Most recently, he gave a workshop to a group of lawyers feeling overburdened by their caseloads in the Trump era. Sometimes he’ll do one-on-one sessions, or bring along mental health professionals with ties to the activist community to help facilitate discussions. “The point of these practices isn’t to teach you to completely disconnect for two hours and go meditate,” Narro said. “They’re meant to be integrated into your everyday work.”

One of the points Narro tries to hammer into activists most is the idea that their work isn’t defined by the result. Thinking otherwise, he has found, is often the greatest source of distress for the organizers he works with. And so Narro tries to help activists find the bright spots in their work.

“In every activist campaign there’s a human element. Whether or not you succeed, you’ve formed relationships, strengthened connections. And you’ll take those to your next effort.”

“We can try as hard as we can, but maybe still sometimes we can’t move these old white Republicans in the Senate,” Narro said. “But in every activist campaign there’s a human element. Whether or not you succeed, you’ve formed relationships, strengthened connections. And you’ll take those to your next effort.”

The next phase of Gorski’s research involves examining the flip side of the conversation about activist burnout—who’s exempt from it, and why? Everyone in the activist community experiences stress and frustration, but what gives someone the ability to move past those things, and build an entire life out of unflagging activism? Is it blind optimism? Expert compartmentalization? Or something else?

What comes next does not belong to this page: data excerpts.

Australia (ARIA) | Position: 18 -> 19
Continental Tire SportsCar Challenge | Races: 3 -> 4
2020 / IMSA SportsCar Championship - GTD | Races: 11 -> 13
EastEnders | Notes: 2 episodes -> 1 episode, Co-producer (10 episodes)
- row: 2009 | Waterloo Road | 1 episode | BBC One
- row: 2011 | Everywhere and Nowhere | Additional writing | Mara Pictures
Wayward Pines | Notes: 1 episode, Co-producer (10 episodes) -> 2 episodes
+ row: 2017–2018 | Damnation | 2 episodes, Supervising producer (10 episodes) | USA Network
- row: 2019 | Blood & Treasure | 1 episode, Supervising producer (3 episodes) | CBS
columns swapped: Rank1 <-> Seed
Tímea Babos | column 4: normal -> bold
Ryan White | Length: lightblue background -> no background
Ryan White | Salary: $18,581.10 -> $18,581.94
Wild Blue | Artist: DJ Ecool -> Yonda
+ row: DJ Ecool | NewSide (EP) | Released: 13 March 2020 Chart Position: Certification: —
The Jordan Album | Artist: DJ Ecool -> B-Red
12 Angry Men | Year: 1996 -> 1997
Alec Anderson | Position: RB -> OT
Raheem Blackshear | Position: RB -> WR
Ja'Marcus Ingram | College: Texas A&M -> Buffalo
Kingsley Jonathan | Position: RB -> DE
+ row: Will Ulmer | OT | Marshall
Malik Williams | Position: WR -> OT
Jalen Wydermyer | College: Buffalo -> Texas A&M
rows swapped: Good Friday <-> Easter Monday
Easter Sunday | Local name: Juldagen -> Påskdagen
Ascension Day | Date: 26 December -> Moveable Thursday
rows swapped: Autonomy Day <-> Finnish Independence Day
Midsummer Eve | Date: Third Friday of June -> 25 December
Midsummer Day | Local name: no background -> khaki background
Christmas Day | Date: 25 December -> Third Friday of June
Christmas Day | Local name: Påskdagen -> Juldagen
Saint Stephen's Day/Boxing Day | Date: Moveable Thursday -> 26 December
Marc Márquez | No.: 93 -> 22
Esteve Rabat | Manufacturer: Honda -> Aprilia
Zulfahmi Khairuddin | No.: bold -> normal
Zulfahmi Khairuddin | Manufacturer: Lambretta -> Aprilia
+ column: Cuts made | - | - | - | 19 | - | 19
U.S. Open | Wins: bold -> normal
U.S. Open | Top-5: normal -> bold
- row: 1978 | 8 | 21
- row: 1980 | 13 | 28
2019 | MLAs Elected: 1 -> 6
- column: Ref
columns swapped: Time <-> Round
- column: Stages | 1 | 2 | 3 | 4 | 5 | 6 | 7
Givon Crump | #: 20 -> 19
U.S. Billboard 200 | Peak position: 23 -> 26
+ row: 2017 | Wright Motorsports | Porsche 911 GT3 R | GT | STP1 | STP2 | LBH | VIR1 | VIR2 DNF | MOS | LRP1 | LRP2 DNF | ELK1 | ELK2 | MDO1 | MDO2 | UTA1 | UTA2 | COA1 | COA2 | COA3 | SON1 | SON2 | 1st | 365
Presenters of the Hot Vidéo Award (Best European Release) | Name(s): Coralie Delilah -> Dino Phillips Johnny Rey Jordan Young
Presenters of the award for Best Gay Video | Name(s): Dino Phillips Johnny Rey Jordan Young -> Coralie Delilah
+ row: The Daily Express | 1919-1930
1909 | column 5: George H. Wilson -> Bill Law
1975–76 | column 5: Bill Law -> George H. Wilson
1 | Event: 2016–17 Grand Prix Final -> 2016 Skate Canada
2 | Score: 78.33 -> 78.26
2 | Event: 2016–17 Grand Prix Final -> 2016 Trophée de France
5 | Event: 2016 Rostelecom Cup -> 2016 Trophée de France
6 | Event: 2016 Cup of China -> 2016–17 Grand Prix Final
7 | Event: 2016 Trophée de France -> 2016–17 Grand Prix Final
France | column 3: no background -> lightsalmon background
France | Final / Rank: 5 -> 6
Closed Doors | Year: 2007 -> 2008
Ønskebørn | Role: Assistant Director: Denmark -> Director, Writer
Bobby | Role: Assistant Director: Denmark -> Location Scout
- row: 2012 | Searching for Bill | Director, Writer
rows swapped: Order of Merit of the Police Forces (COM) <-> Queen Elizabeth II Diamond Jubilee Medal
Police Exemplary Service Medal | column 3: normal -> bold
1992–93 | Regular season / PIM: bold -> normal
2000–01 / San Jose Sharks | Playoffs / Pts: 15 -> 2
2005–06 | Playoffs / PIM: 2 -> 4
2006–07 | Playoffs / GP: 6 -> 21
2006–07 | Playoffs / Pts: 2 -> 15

It may be that it’s something close to what Narro suggests: that the people who are most able to sustain lifelong activism are those who can pick out the small gains when it would otherwise seem like losses across the board.

“God, you make it sound so depressing,” Michael Kink, the executive director of the Strong Economy for All Coalition, said when I told him the subject of my story. “I don’t know if it’s because I’m a Sagittarius or something—but I’d say I’m more optimistic than other folks on this stuff. I take the long view to activism.”

Kink, 55, remembers seeing protesters get pelted with rocks where he grew up on the South Side of Chicago, and seeing houses firebombed; he remembers, years later, his fellow organizers dying during the AIDS crisis. But he can also easily recall the victories someone with a different outlook might dismiss, like when, amid Bill Clinton’s “bullshit” welfare reform, Kink and the activists fighting alongside him helped win states the right to decide whether or not they would force people on public benefits to get regular drug tests. “There are times you have wreckage all around you, but you can still win something,” Kink said.

Meanwhile, Khan said that, even in the wake of the Supreme Court’s ruling on the travel ban, what helped was seeing how many people were as outraged as he was, and willing to show up to uplift and support each other. Helm loves to joke around with the other organizers at BLM Louisville, “tell each other funny shit” and share memes on social media. And Kink said he thinks back to Martin Luther King Jr.’s 1957 “Birth of a New Nation” speech, where he suggests that creating a community can be an end in itself.

“Enjoy the courage and joy and energy of the folks you’re working with,” Kink said, when I asked him what he would recommend to younger activists. “That ‘beloved community’ stuff Dr. Martin Luther King Jr. used to talk about is the real deal.”